Aunque perdió 22.300.000.000 € en 2025, Antonio Filosa, el CEO de Stellantis, se llevó a casa un cheque de 5.400.000 €

Aunque perdió 22.300.000.000 € en 2025, Antonio Filosa, el CEO de Stellantis, se llevó a casa un cheque de 5.400.000 €

El 2025 no pasará a la historia como el mejor año de la corta historia del Grupo Stellantis. El conglomerado formado por los ya extintos grupos FCA y PSA, acumuló en 12 meses más de 22.000 millones de euros en pérdidas. Un registro nunca antes visto en la industria. Gran parte de esa cifra viene causada por la excesiva y ambiciosa agenda eléctrica. El nuevo CEO de Stellantis, Antonio Filosa, tiene la difícil tarea de reconducir la situación y para ello cuenta con 5,4 millones de alicientes. El jugoso sueldo que se llevó a casa tras medio año dirigiendo el grupo.
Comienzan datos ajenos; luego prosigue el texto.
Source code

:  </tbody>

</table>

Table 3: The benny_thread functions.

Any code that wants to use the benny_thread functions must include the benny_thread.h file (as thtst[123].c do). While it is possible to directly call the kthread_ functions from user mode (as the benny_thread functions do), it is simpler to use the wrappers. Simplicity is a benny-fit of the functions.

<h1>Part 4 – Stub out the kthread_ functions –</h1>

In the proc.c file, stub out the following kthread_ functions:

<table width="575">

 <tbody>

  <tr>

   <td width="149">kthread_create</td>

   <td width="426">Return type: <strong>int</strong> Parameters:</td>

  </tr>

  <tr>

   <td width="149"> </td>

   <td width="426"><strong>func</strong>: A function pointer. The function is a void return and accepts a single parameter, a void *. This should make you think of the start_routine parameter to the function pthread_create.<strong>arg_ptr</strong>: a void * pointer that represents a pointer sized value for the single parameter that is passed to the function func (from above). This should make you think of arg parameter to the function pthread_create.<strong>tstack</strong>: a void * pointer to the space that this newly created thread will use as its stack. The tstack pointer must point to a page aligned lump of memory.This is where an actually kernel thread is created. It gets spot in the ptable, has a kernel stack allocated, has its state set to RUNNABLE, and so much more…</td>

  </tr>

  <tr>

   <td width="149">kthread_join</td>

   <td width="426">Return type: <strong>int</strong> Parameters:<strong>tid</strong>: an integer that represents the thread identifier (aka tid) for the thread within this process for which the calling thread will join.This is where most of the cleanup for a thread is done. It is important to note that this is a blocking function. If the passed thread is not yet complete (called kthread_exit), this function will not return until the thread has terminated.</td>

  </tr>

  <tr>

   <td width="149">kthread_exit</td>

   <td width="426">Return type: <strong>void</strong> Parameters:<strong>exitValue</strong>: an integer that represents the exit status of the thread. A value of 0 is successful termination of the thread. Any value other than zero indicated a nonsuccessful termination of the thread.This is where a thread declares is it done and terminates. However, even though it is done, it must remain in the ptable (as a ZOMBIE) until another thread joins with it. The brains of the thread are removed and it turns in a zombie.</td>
Stellantis está demasiado expuesto a los elementos y a los cambios de tendencia. Durante la época de Carlos Tavares (dimisión en diciembre de 2024), el conglomerado europeo hizo atrevidos movimientos en materia de electrificación. Todas las marcas abrazaron rápidamente una conversión eléctrica que, lamentablemente, no se ha producido. No al menos en los agresivos plazos que Tavares planteó. Hoy, muchas de las empresas de Stellantis echan el freno de mano. Compañías como DS, Lancia o Alfa Romeo no se volverán 100% eléctricas antes de finales de la década.
Las críticas y las presiones internas obligaron a Tavares a dimitir a finales del 2024. Durante los siguientes meses, casi medio año, John Elkann, presidente de Stellantis, estuvo buscando un reemplazo que acabó personalizando en la figura de Filosa. El máximo responsable de Jeep ocupó el sillón principal de Stellantis con el duro encargo de reconducir la situación. El primer paso fue renunciar a gran parte del astronómico sueldo de Tavares; más de 36 millones de euros por año.
El contrato inicial fijaba un salario de al menos 4 millones de dólares durante sus primeros dos años como CEO. Sin embargo, parte del cheque final depende de variables y objetivos que Filosa ha alcanzado en apenas 6 meses al mando. Como resultado, Stellantis ha firmado un jugoso cheque de 5,4 millones de euros, unos 6,37 millones de dólares, para su máximo responsable. De cara a los próximos años el sueldo de Filosa irá en aumento pudiendo llegar a ingresar más de 23 millones de dólares anuales a partir de 2028 si finalmente alcanza todos los objetivos propuestos.
Si bien todavía está lejos de lo ganado por Tavares, a lo que hay que sumar una indemnización por despido de más de 20 millones de dólares, Filosa va a tener muy complicado alcanzar el tope de bonificaciones. El mercado fluctúa de forma inestable e impredecible. Europa se tambalea ante los numerosos conflictos que llegan desde todos los frentes. Desde Oriente nos llegan guerras y la siempre pujante presión del mercado automovilístico chino. Por suerte, Stellantis cuenta con el respaldo de Leapmotor. Ya ha quedado confirmado que el grupo aprovechará gran parte de la tecnología de la más china de sus marcas.
Otro gran reto se encuentra en Estados Unidos. El despido de Tavares fue provocado, en gran medida, por la poca o nula agenda de las principales marca americanas de Stellantis, entre ellas Jeep y Dodge. Sin apenas proyectos visibles para los próximos años, las marcas tienen ahora que remar en contra del mercado. Por suerte para ellas, las nuevas y controvertidas políticas vertidas desde la Administración Trump se centran menos en lo eléctrico. Los 5,4 millones de euros que Filosa se ha llevado a casa son un incentivo muy grande, pero suponen una responsabilidad que no muchos estarían dispuestos a aceptar en plena era de cambios bruscos.